-- What you need to do --
Below, write out word for word every line of the entries between the lines holding "CONTACT FWP" and "2013 Toyota Prius V Five", inclusive. Leave out the pictures.

-- Data for processing --

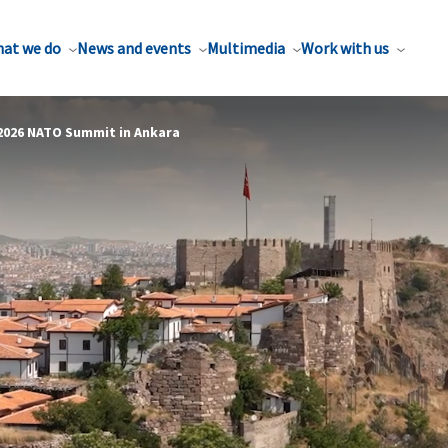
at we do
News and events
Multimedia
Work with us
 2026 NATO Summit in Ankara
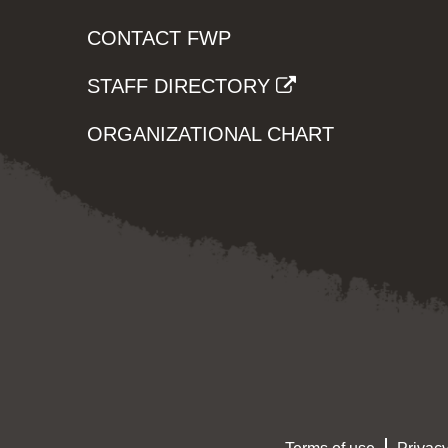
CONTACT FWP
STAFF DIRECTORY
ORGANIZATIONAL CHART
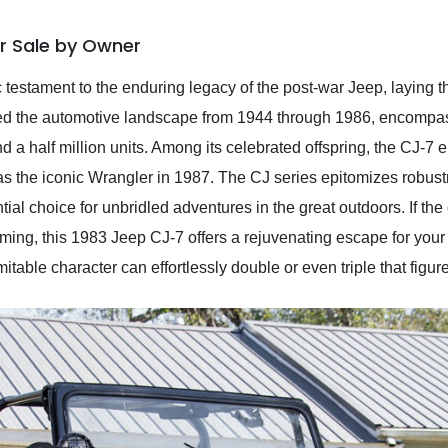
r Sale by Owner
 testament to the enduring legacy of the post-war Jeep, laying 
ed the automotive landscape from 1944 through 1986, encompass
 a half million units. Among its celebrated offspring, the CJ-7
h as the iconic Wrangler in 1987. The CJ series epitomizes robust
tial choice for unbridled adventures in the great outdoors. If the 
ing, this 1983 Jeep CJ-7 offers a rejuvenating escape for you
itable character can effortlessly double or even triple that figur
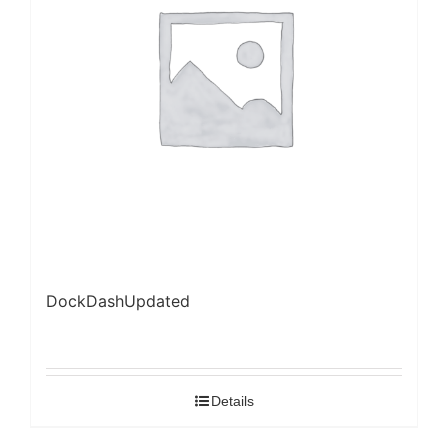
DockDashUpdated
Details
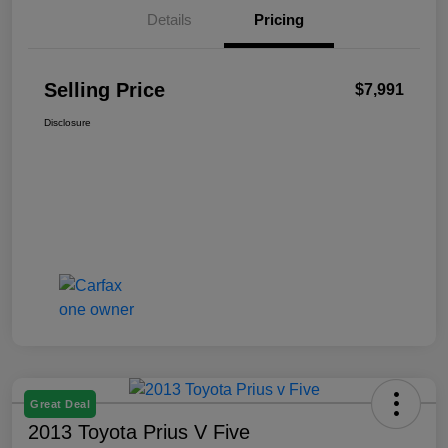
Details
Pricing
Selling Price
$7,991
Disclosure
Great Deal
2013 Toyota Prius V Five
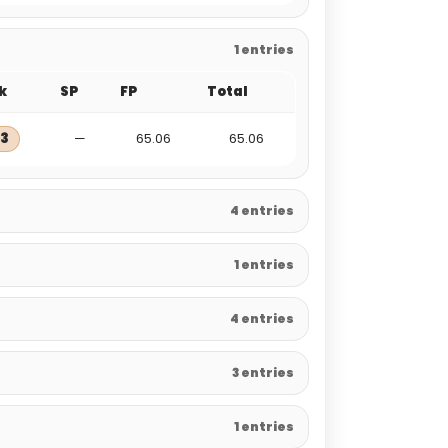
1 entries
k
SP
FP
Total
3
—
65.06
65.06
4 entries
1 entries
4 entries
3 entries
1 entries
--
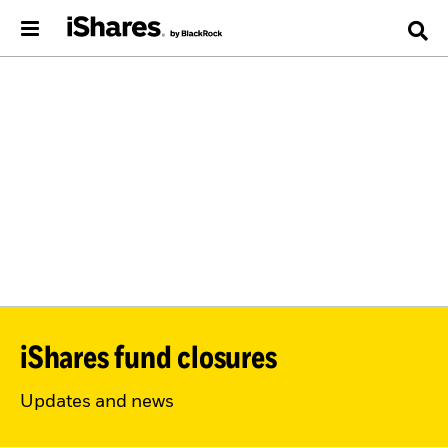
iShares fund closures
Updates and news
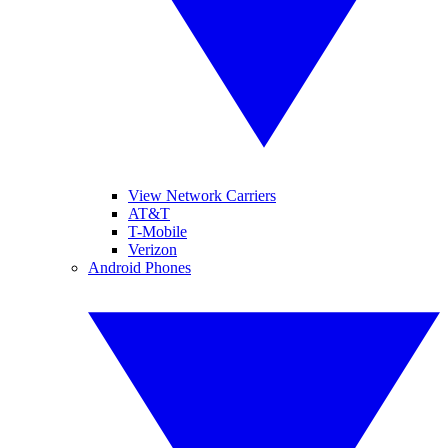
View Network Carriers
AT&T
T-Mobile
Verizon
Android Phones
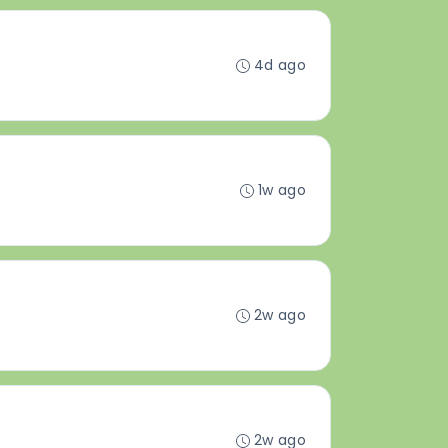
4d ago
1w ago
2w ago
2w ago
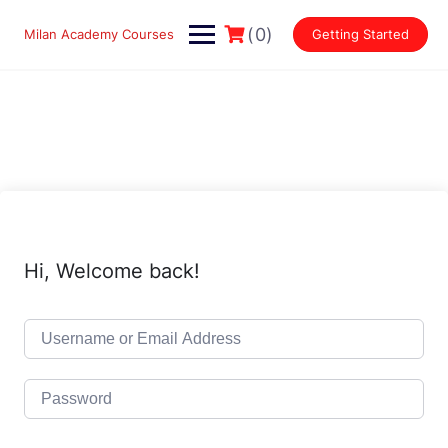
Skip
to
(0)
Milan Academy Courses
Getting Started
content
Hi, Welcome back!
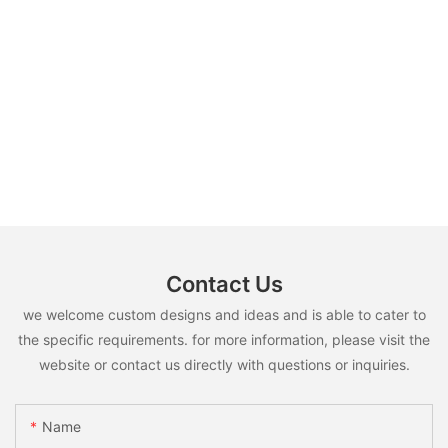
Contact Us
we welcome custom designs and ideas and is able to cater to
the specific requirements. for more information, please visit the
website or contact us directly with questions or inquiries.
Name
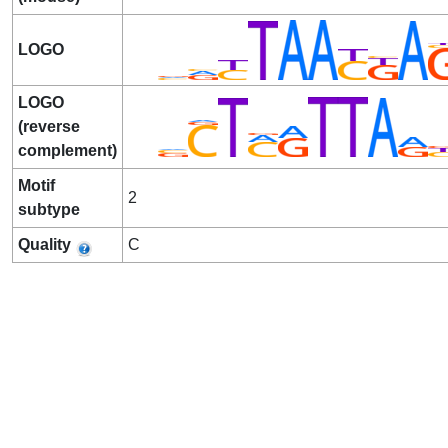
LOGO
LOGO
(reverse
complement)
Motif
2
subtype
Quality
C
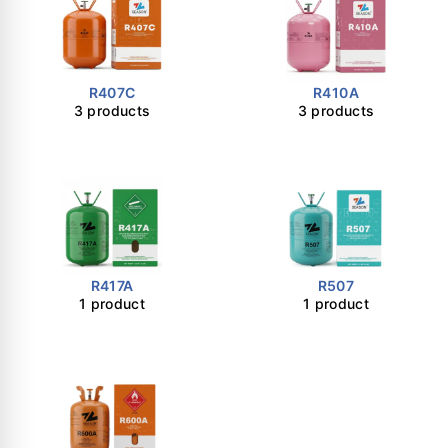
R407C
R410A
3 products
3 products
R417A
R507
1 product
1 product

-- Output below --
CONTACT FWP
STAFF DIRECTORY
ORGANIZATIONAL CHART
r Sale by Owner
 testament to the enduring legacy of the post-war Jeep, laying 
ed the automotive landscape from 1944 through 1986, encompass
 a half million units. Among its celebrated offspring, the CJ-7
h as the iconic Wrangler in 1987. The CJ series epitomizes robust
tial choice for unbridled adventures in the great outdoors. If the 
ing, this 1983 Jeep CJ-7 offers a rejuvenating escape for you
itable character can effortlessly double or even triple that figur
DockDashUpdated
Details
Details
Pricing
Selling Price
$7,991
Disclosure
Great Deal
2013 Toyota Prius V Five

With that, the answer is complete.